The import of palm oil in Uzbekistan is heavily taxed and Malaysian suppliers must compete with the suppliers in CIS region who enjoy lower import taxes. In 2019, as part of reduction of import duties on essential import items, government of Uzbekistan removed the import duty of 5% on palm oil fractions under HS code 1516 (hydrogenated oils).

This reduction in duty resulted in a spike in the import of palm oil from Malaysia and the imports jumped from 42,625 MT in 2018 to 74,667 MT in 2019, registering an increase of 75% in one year. This sharp increase in the import of palm oil attracted a negative campaign on palm oil which was instigated by the anti-palm oil lobbies in the region and was also picked up by some circles within the government.

In January 2020, the government once again revised the duty structure on the imports of oils and fats and all fractions of palm oil are now subjected to 5% duty besides other applicable taxes. Following is the existing applicable duty structure on palm oil for CIS countries and other regions:

Existing Duty Structure for CIS Countries

Commodity Customs Charges Import Duty Excise VAT
Palm Oil and fractions HS codes 1511 & 1516 Nil Nil Nil 15%
Palm Oil and fractions HS codes 1517 Nil Nil 10% 15%

Existing Duty Structure for Most Favoured Nations (Including Malaysia)

Commodity Customs Charges Import Duty Excise VAT
Palm Oil and fractions HS codes 1511 & 1516 Nil 5%, but not less than 100 USD/MT Nil 15%
Palm Oil and fractions HS codes 1517 Nil 5%, but not less than 100 USD/MT 10% 15%

However, despite of the application of 5% import duty the imports of Malaysian palm oil in Jan – Mar period of 2020 increased from 11,345MT in 2019 to 16,615 MT in 2020, registering an increase of 46%. This was primarily because the price offered by Malaysian suppliers was still cheaper than the price offered by their Ukrainian counterparts.

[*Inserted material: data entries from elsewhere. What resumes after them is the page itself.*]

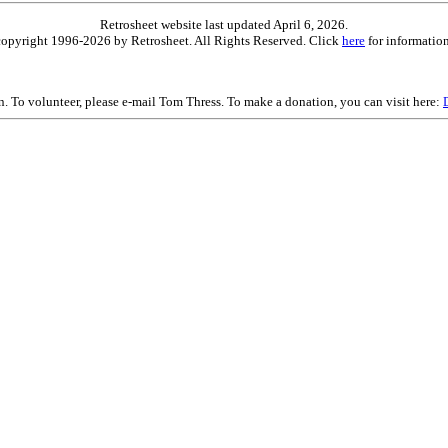
Retrosheet website last updated April 6, 2026.
is copyright 1996-2026 by Retrosheet. All Rights Reserved. Click
here
for information
on. To volunteer, please e-mail Tom Thress. To make a donation, you can visit here: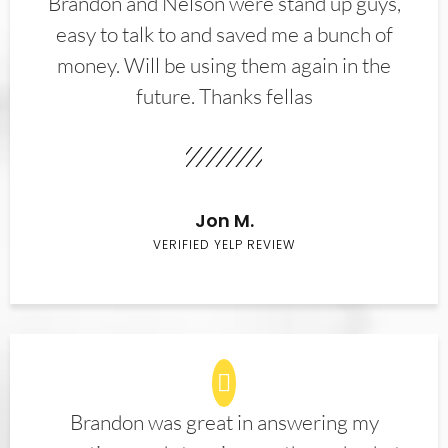
Brandon and Nelson were stand up guys,
easy to talk to and saved me a bunch of
money. Will be using them again in the
future. Thanks fellas
Jon M.
VERIFIED YELP REVIEW
Brandon was great in answering my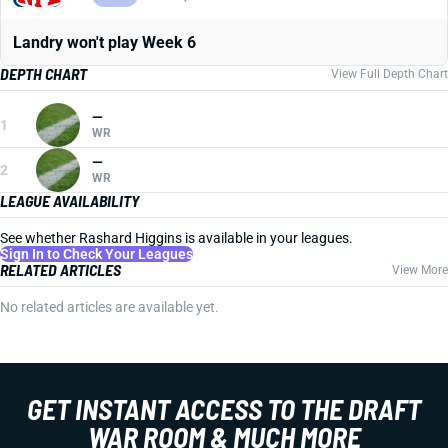
Landry won't play Week 6
DEPTH CHART
View Full Depth Chart
—
1
WR
—
2
WR
LEAGUE AVAILABILITY
See whether Rashard Higgins is available in your leagues.
Sign In to Check Your Leagues
RELATED ARTICLES
View More
No related articles are available yet.
GET INSTANT ACCESS TO THE DRAFT
WAR ROOM & MUCH MORE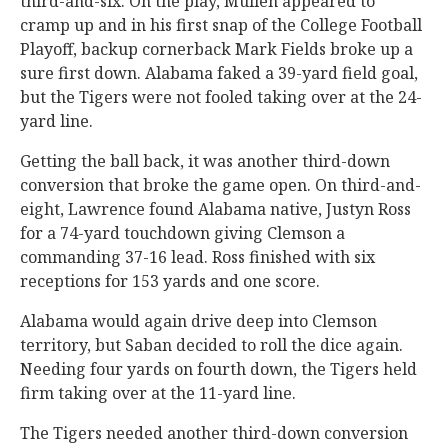
third-and-six. On the play, Mullen appeared to
cramp up and in his first snap of the College Football
Playoff, backup cornerback Mark Fields broke up a
sure first down. Alabama faked a 39-yard field goal,
but the Tigers were not fooled taking over at the 24-
yard line.
Getting the ball back, it was another third-down
conversion that broke the game open. On third-and-
eight, Lawrence found Alabama native, Justyn Ross
for a 74-yard touchdown giving Clemson a
commanding 37-16 lead. Ross finished with six
receptions for 153 yards and one score.
Alabama would again drive deep into Clemson
territory, but Saban decided to roll the dice again.
Needing four yards on fourth down, the Tigers held
firm taking over at the 11-yard line.
The Tigers needed another third-down conversion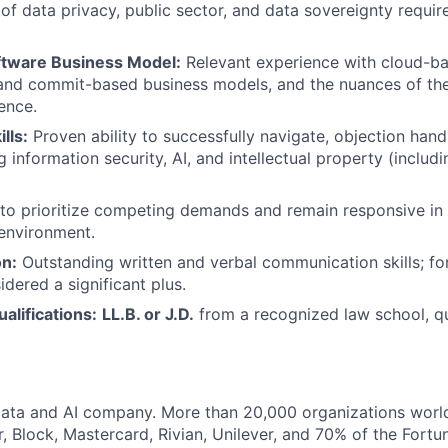
of data privacy, public sector, and data sovereignty requi
ftware Business Model:
Relevant experience with cloud-ba
nd commit-based business models, and the nuances of the 
ence.
lls:
Proven ability to successfully navigate, objection han
g information security, AI, and intellectual property (inclu
 to prioritize competing demands and remain responsive in 
environment.
n:
Outstanding written and verbal communication skills; fo
idered a significant plus.
alifications:
LL.B. or J.D.
from a recognized law school, qu
Data and AI company. More than 20,000 organizations worl
r, Block, Mastercard, Rivian, Unilever, and 70% of the Fort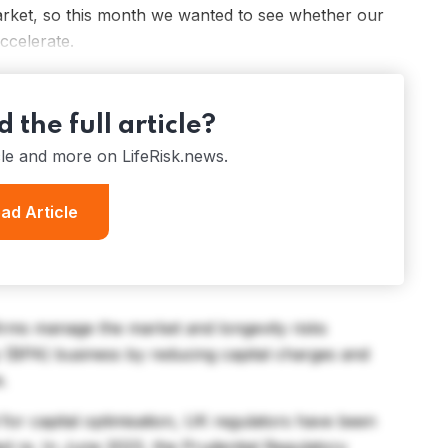
rket, so this month we wanted to see whether our
accelerate.
 the full article?
cle and more on LifeRisk.news.
ad Article
firms manage the market and longevity risks
y (BPA) business by reducing capital charges and
e.
 for capital optimisation, UK regulators have been
ed re. In June 2023, the Prudential Regulatory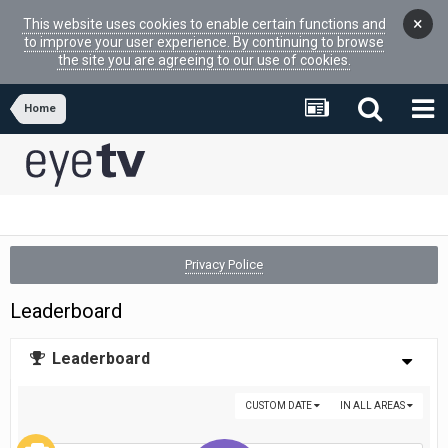
×
This website uses cookies to enable certain functions and
to improve your user experience. By continuing to browse
the site you are agreeing to our use of cookies.
Home
Privacy Police
Leaderboard
Leaderboard
CUSTOM DATE
IN ALL AREAS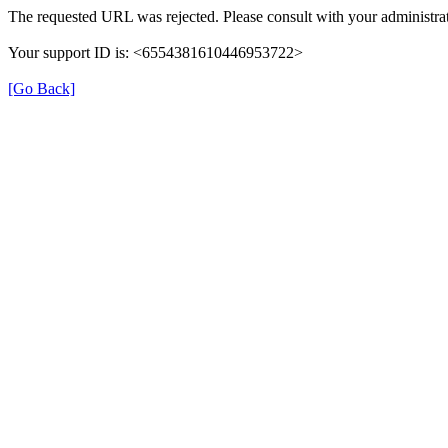
The requested URL was rejected. Please consult with your administrat
Your support ID is: <6554381610446953722>
[Go Back]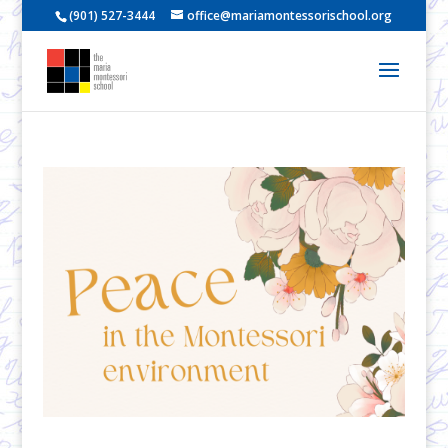
(901) 527-3444
office@mariamontessorischool.org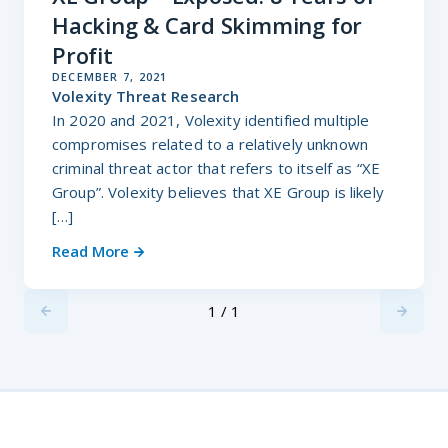
Hacking & Card Skimming for
Profit
DECEMBER 7, 2021
Volexity Threat Research
In 2020 and 2021, Volexity identified multiple
compromises related to a relatively unknown
criminal threat actor that refers to itself as “XE
Group”. Volexity believes that XE Group is likely
[…]
Read More
1 / 1
Previus
Next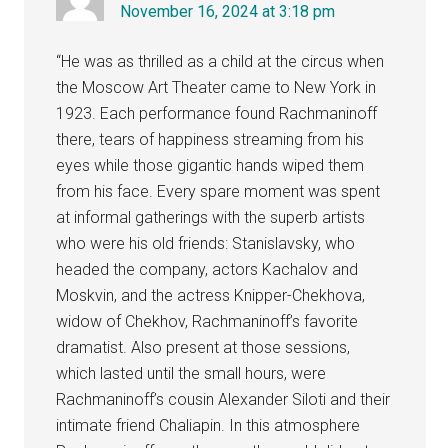
November 16, 2024 at 3:18 pm
“He was as thrilled as a child at the circus when
the Moscow Art Theater came to New York in
1923. Each performance found Rachmaninoff
there, tears of happiness streaming from his
eyes while those gigantic hands wiped them
from his face. Every spare moment was spent
at informal gatherings with the superb artists
who were his old friends: Stanislavsky, who
headed the company, actors Kachalov and
Moskvin, and the actress Knipper-Chekhova,
widow of Chekhov, Rachmaninoff’s favorite
dramatist. Also present at those sessions,
which lasted until the small hours, were
Rachmaninoff’s cousin Alexander Siloti and their
intimate friend Chaliapin. In this atmosphere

Outlook for Palm Oil in Uzbekistan

Uzbekistan is one of the high potential markets for Malaysian palm oil in the Central Asian Region. With a long-term investment approach, this market can become a hub for Malaysian palm oil exports to the entire Central Asian and Commonwealth of Independent States (CIS) region. The government of Uzbekistan has developed seven special Free Economic Zones (FEZ), offering a wide range of tax breaks for investors. These FEZs offer exemptions from taxes (income tax, VAT), customs duties and taxes for goods imported for production and manufacturing needs for a period from 3 up to 10 years, depending on the amount of the investments. The government is encouraging foreign companies to establish processing plants in Uzbekistan to take advantage of these tax breaks.

Malaysian palm oil industry players should capitalize on these investment opportunities in Uzbekistan and consider investing in the downstream sector in this growing market. The food industry which is the primary user of palm oil in Uzbekistan has shown consistent growth and further growth can be achieved in the home cooking oil segment which is currently dominated by sunflower oil.